- _Problema planteado_: Reproduce de forma íntegra y sin alteraciones el fragmento sobre las islas y la libertad que figura a continuación.

- _Extracto de página_:
* * * * * * *

Recuerdo que hace años las islas eran un símbolo de libertad. Cuando yo imaginaba un lugar donde estar en paz pensaba en un pequeño pedazo de tierra en medio de un océano con unos cuantos árboles para recoger frutas y poder hacer una cabaña. Pero los tiempos han cambiado. Tanto que estoy seguro que la mayoría de islas se han convertido en pequeños reflejos de la globalización donde lo más probable sea volver a encontrar tan sólo un tanto disminuidos (sino aumentados) los mismos problemas del mundo moderno.
La naturaleza es hoy en día esclava de la tecnología excepto los días de terremoto, tifán o vendaval. Los escasos momentos en que una furiosa tormenta arrasa con todo. Los monasterios cobran su estancia a los extraños como si fueran hoteles. Y sus responsables tienden al proselitismo si los frecuentamos demasiado. Asimismo, Internet ya está en todas partes. Su avance es incontenible. Por lo que entiendo que el símbolo actual de la libertad es, sí, -aunque suene paradójico- la prisión. O tal vez el manicomio. Pero por encima del resto, la prisión. Una afirmación que probablemente parecerá arriesgada y desproporcionada pero entiendo que responde perfectamente a la lógica interna de estos tiempos en los que para poder pensar con cierta serenidad hay que buscar lugares proscritos. Lugares derruidos por el imaginario social. Devastados. Para así poder, aunque sea muy levemente, encontrar una barrera que pueda oponerse al trasiego de voces que vienen y van de todas partes y que los mass-media tienden a unificar con su avasallador discurso.

* * * * * * *

[Entradas de datos recopiladas]
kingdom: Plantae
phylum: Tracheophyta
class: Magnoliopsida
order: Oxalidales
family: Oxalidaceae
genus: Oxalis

* * * * * * *

- _Solución del problema_:
Recuerdo que hace años las islas eran un símbolo de libertad. Cuando yo imaginaba un lugar donde estar en paz pensaba en un pequeño pedazo de tierra en medio de un océano con unos cuantos árboles para recoger frutas y poder hacer una cabaña. Pero los tiempos han cambiado. Tanto que estoy seguro que la mayoría de islas se han convertido en pequeños reflejos de la globalización donde lo más probable sea volver a encontrar tan sólo un tanto disminuidos (sino aumentados) los mismos problemas del mundo moderno.
La naturaleza es hoy en día esclava de la tecnología excepto los días de terremoto, tifán o vendaval. Los escasos momentos en que una furiosa tormenta arrasa con todo. Los monasterios cobran su estancia a los extraños como si fueran hoteles. Y sus responsables tienden al proselitismo si los frecuentamos demasiado. Asimismo, Internet ya está en todas partes. Su avance es incontenible. Por lo que entiendo que el símbolo actual de la libertad es, sí, -aunque suene paradójico- la prisión. O tal vez el manicomio. Pero por encima del resto, la prisión. Una afirmación que probablemente parecerá arriesgada y desproporcionada pero entiendo que responde perfectamente a la lógica interna de estos tiempos en los que para poder pensar con cierta serenidad hay que buscar lugares proscritos. Lugares derruidos por el imaginario social. Devastados. Para así poder, aunque sea muy levemente, encontrar una barrera que pueda oponerse al trasiego de voces que vienen y van de todas partes y que los mass-media tienden a unificar con su avasallador discurso.